▽
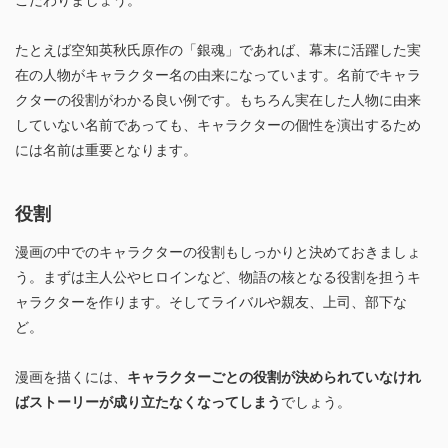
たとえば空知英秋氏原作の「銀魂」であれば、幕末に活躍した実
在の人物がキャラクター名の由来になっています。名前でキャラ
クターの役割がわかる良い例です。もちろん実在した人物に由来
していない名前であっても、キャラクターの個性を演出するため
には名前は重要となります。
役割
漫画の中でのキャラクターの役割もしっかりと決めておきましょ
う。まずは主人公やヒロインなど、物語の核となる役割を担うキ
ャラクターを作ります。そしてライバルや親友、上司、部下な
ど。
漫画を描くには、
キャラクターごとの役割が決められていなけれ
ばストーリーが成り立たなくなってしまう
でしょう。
△
▽
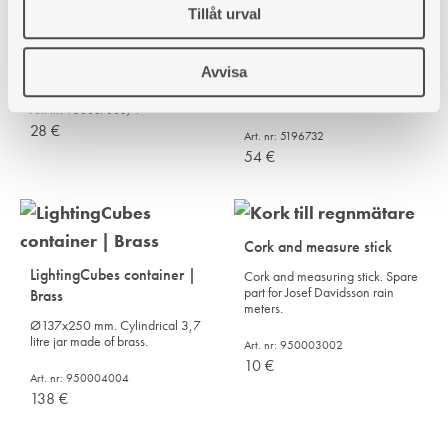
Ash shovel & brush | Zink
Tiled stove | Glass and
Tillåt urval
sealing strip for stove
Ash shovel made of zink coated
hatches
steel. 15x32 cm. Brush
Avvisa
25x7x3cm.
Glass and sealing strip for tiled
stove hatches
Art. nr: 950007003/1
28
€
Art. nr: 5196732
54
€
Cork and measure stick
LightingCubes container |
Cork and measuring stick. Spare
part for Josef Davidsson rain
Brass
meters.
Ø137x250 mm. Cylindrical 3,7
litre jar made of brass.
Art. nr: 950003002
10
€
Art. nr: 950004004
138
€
△
■ **Try it**: Take every line in the preceding listing that contains "shovel" and copy it.

■ **Your response**:
Ash shovel & brush | Zink
Ash shovel made of zink coated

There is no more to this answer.